The caffeine dependence becomes almost cultural. Energy drinks, espresso shots, and constant coffee create a cycle that worsens anxiety. Some students report drinking 6-7 caffeinated beverages daily during intense clinical periods. This affects their sleep, creating a harmful cycle.
Balancing Education with Self-Care Practices
Finding balance is hard. Nursing students’ approach to self-care routines changes during school. They learn to match what they know with what they do. Small health actions work better than big changes.
Emily created “nurse-appropriate self-care” after burnout. “I need practices that fit my schedule. I do quick meditation. I schedule exercise like studying—it’s required.”
What works for students:
- Quick stress breaks (5 minutes)
- Study groups with movement
- Meal prep for clinicals
- Tech limits for sleep
These work within school limits. Some programs now teach self-care. It’s becoming part of training.
The most successful students treat self-care as a clinical skill. They practice it with the same dedication they give to IV insertions or assessment techniques. Schools are slowly recognizing this approach works better than treating wellness as separate from professional training.
Academic Performance and Health Habits Connection
Health and grades connect strongly. The impact of health habits on nursing academic performance shows healthier students do better. They think more clearly. They remember more. They talk better with patients.
Research found active students scored 8% higher on skills tests. Exercise, sleep, and good food directly help learning.
“We see a pattern,” says Dr. Williams. “Healthy students do better on tests. We must help them see health as an investment, not a luxury.”
Some programs track wellness with grades. This shows how health affects school success. It fights the idea that self-care can be dropped when busy.
Customer support of EssayWriterCheap is responsive, helpful, and available to answer questions anytime. Nursing programs with support resources help during tough times.
Nursing students’ health reflects personal choices and school problems. Healthcare is moving toward prevention. Nursing schools must change too. They should support student health as part of training. Nurses who care for themselves will give better care to others.
Future Nursing Workforce Implications
Today’s nursing students become tomorrow’s healthcare leaders. Their health habits now predict their future wellbeing. Students who develop unhealthy coping mechanisms often carry these into their careers. This worsens the nursing burnout crisis.
“We’re literally training the next generation of nurses to ignore their basic needs,” says Dr.
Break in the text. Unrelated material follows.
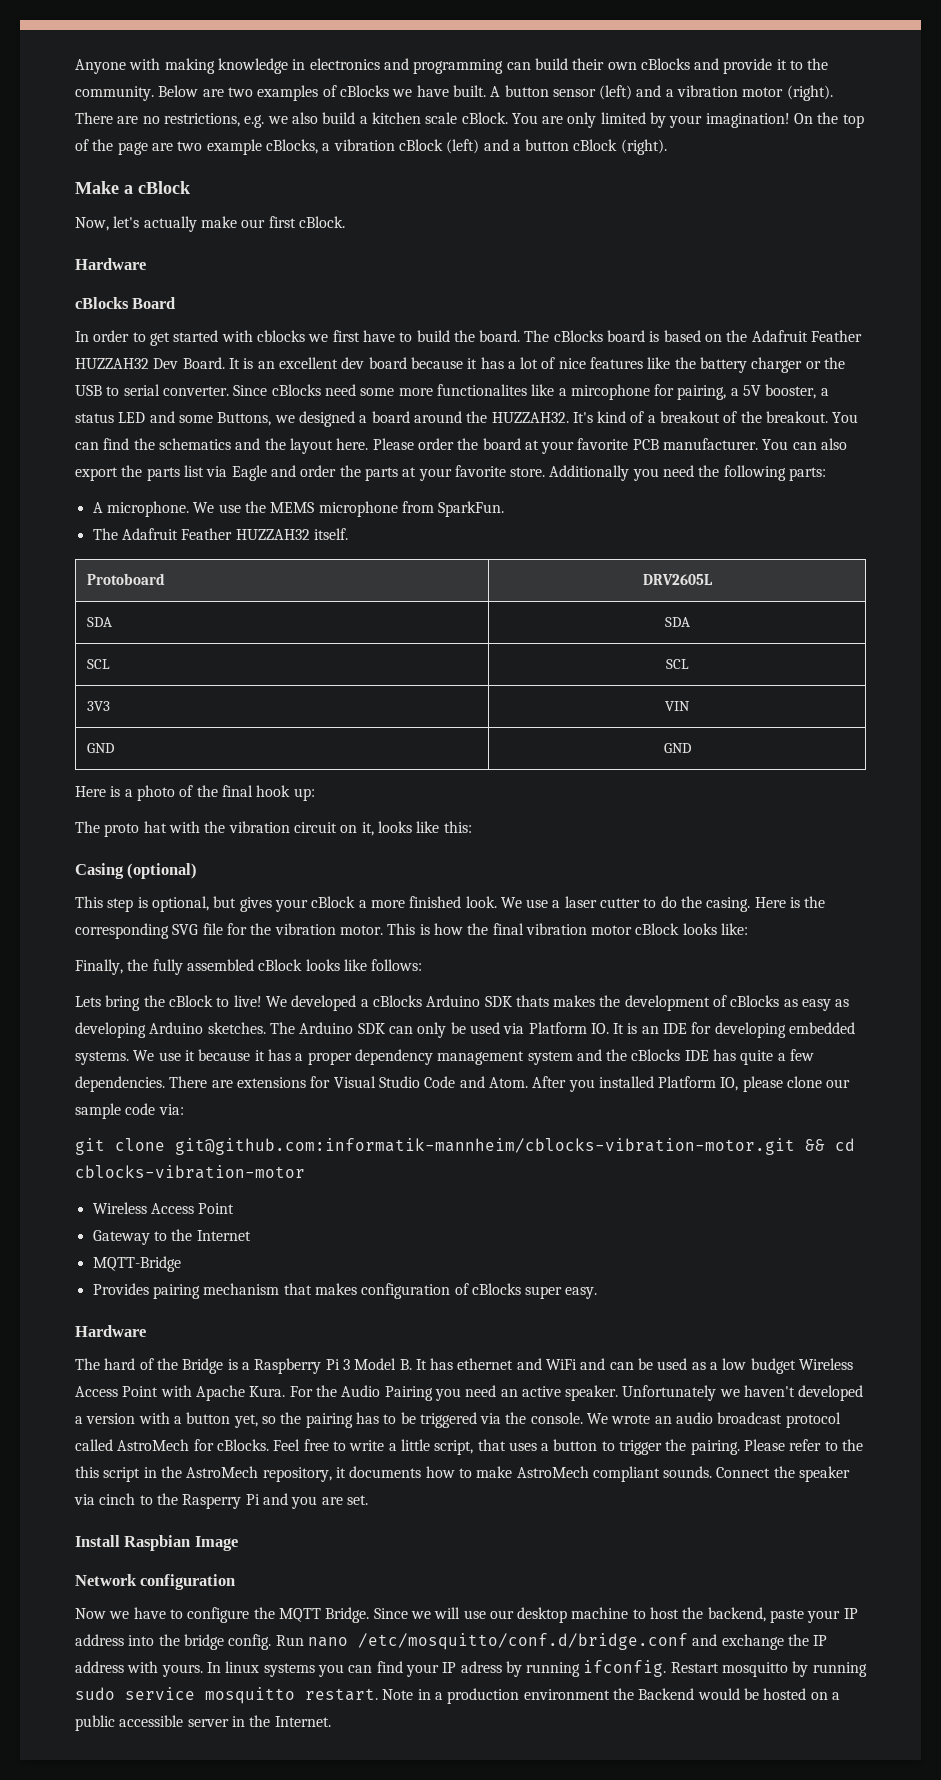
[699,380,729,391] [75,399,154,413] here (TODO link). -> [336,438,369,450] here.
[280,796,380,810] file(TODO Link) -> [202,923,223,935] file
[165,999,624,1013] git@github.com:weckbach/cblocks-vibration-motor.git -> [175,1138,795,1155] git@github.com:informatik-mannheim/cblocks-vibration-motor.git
Lisa Chen, nursing workforce researcher. “Then we wonder why we have 30% turnover rates in hospitals.”
Some forward-thinking schools have completely redesigned their programs. They build wellness breaks into clinical schedules. They teach stress management alongside medication administration. They model sustainable nursing practice rather than just talking about it.
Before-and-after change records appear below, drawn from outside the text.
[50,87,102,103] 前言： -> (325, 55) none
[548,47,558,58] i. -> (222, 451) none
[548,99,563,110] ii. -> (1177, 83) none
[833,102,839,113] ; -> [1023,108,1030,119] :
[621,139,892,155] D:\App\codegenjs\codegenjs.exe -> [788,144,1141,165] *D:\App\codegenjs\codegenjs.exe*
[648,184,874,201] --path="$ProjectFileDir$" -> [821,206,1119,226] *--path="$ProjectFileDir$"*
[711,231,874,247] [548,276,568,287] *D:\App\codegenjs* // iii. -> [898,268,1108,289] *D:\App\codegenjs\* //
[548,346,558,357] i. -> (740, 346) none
The pandemic highlighted this issue further. Nursing students watched their future profession struggle with unprecedented burnout. This created both fear and opportunity – fear of joining a strained profession, but opportunity to rebuild nursing culture with wellbeing at its core.
The future of nursing education must integrate personal health as fundamental. Not as a side topic, but as essential professional development. Only then will nursing practice become truly sustainable over a lifetime career.